Writers, players and developers alike wax lyrical about Half-Life and Half-Life 2's abilities to weave a convincing story. But in every single dialogue scene, people are talking straight into Gordon Freeman's face about how the world is going to end or the resistance is under threat, or how their father has been murdered just now, right in front of their eyes, and Gordon is staring straight back at them. Completely mute. Totally emotionless. With dead, unmoving eyes. In every. Single. Dialogue scene. I don't think it's contrarian or facetious to say that when one character is crying over the corpse of her father and the other, ostensibly her best friend and possible love interest, is standing ramrod still next to her not saying a single word – and he hasn't said a single word, ever – I find it hard to be convinced by the power of Half-Life's story.

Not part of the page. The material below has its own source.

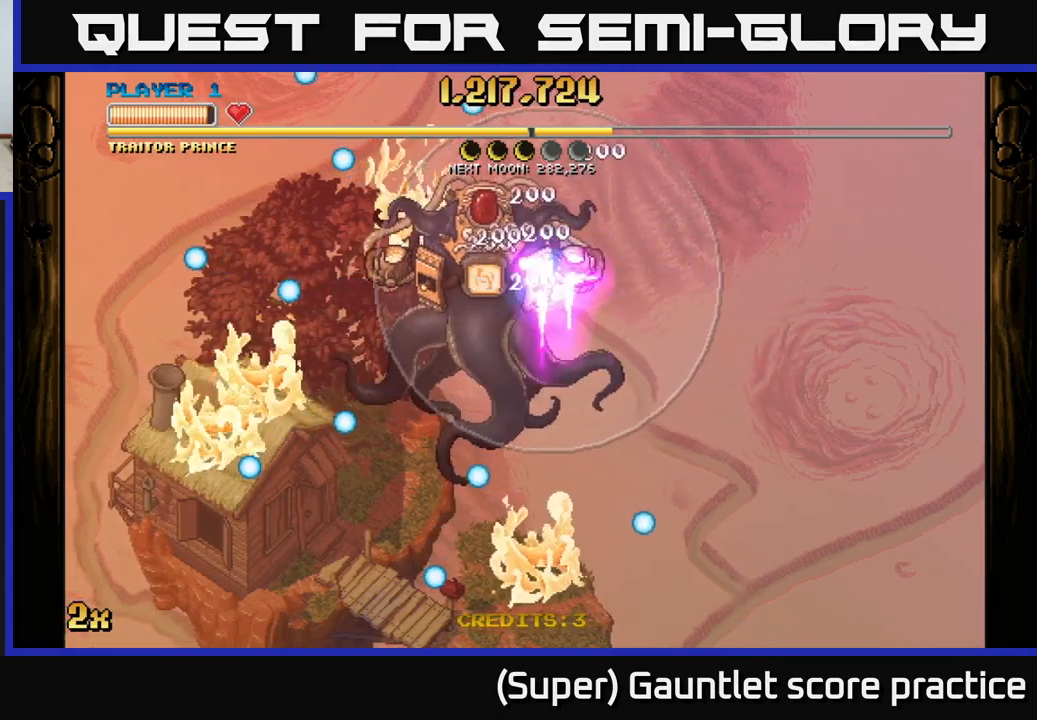
{"buttons": [], "left_stick": "left", "events": [[150, "left_stick", "center"], [400, "left_stick", "left"]]}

Gordon Freeman has the opposite effect on me: his silence rips me right out of every moment in Half-Life. He is not a conduit – he is abjectly disconnected from his own world. The fact that he consistently tops polls about the best videogame characters ever is indicative of just how lame characters are in videogames, in what dire straits videogame writing generally is in and how videogame players would rather games stroke their egos and tell them it's all about what THEY feel and what THEY want, than be told challenging stories with credible characters. In short: Gordon Freeman is the pits.

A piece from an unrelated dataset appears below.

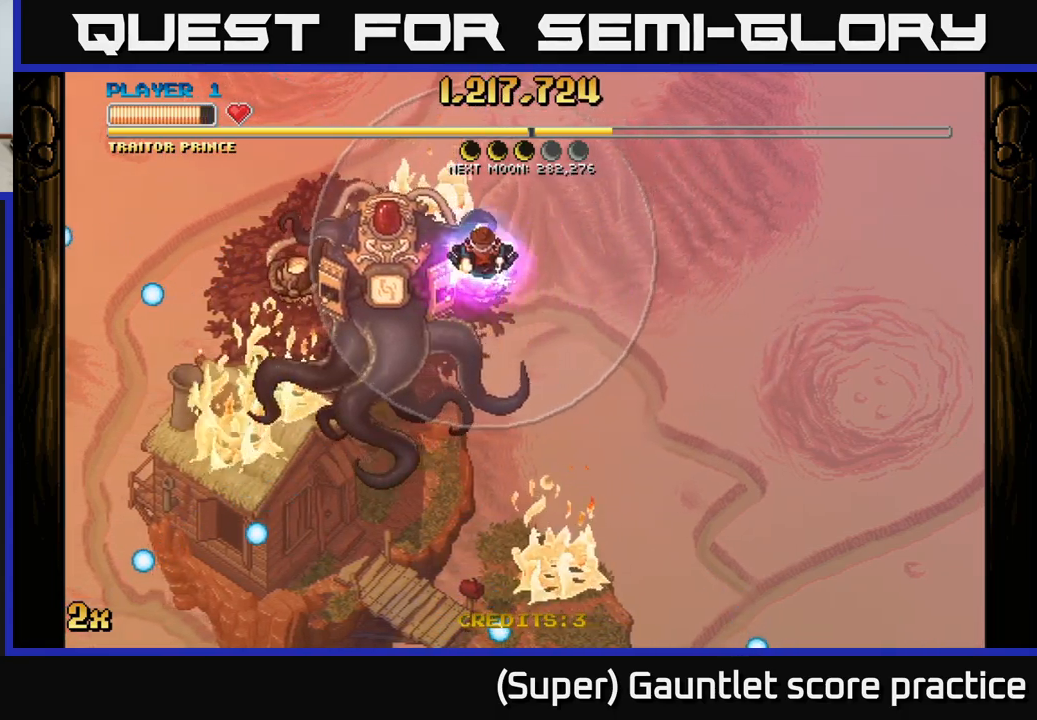
{"buttons": [], "left_stick": "left", "events": []}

Gordon, your rebuttal? Gordon?
Gordon, your rebuttal? Gordon?

As for the original Half-Life, its various sights and sounds are instantly evocative. The blood splashes and “gibbing” animations which emanate from dead bodies, should you repeatedly bash them with the crowbar. The suckling sound of the Barnacle. The automated announcements over Black Mesa's PA system. Even that discouraging bloop sound when you press Use in front of something which cannot be used. I have spent hours not just playing Half-Life, but watching it being played, gazing at its screenshots, listening to its sound effects. And I'm not alone. This is a YouTube channel devoted to Half-Life minutiae. Without comment or analysis, the videos merely observe small happenings and behaviour amongst Black Mesa and its inhabitants. I've said this before about Goldeneye on the N64: I don't know what it is, but the sound, colour and assets palette of Half-Life, for some reason, appeals to my senses. My ears and ears just like it.

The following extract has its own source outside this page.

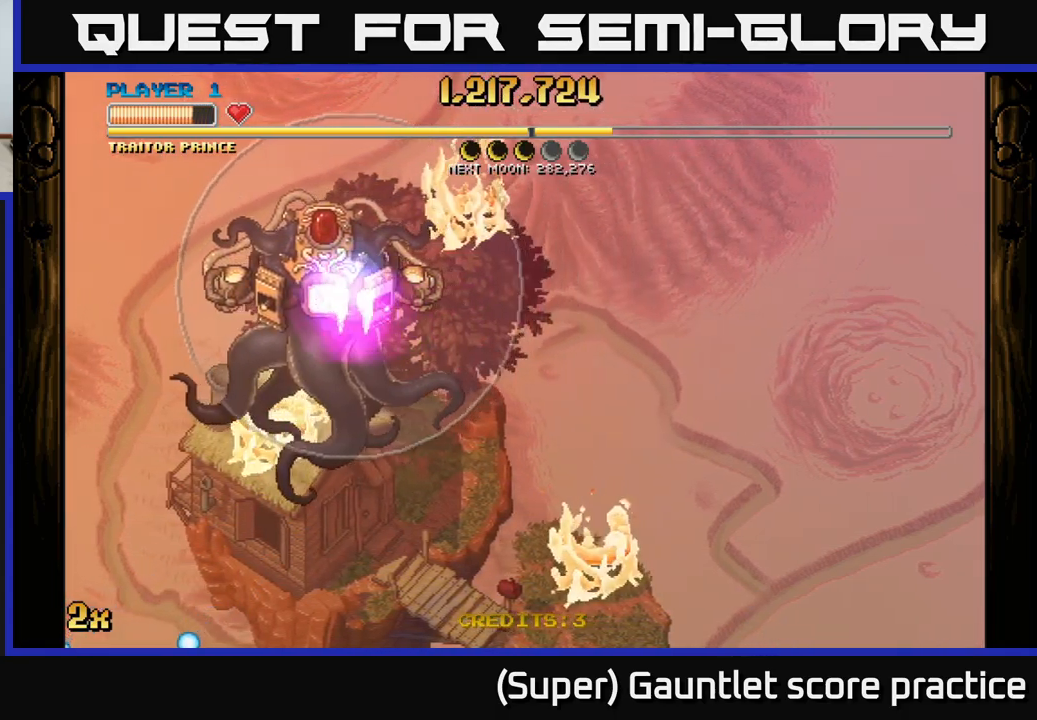
{"buttons": [], "left_stick": "center", "events": [[217, "left_stick", "center"], [333, "left_stick", "left"], [500, "left_stick", "center"]]}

And it's a fine shooter. Instead of constantly blasting enemies, Half-Life makes fun out of crawling in vents and treading carefully over ledges and ladders – at its best, it feels like the earlier scenes in Die Hard, as you tangentially move around Black Mesa trying to avoid both enemies and the dangerous, destroyed environment. But the narrative keeps moving further and further away. To begin with, it's simple: get out of Black Mesa. And then the soldiers turn up. And then you've to get to the Lambda Complex. And then you're on Xen. A simple, solid set-up quickly devolves into gaseous, save-the-world nonsense. Half-Life 2: Episode Two is Valve's strongest piece of writing. It's because, overarching plot wise, all the player has to do is get from A to B. Everything else is stitched in along the way.

All this to say, instead of smart or graceful, Half-Life is often pretentious. The second one especially hates itself for being a shooter and does everything it can to avoid what it perceives as base clichés. DOOM is better.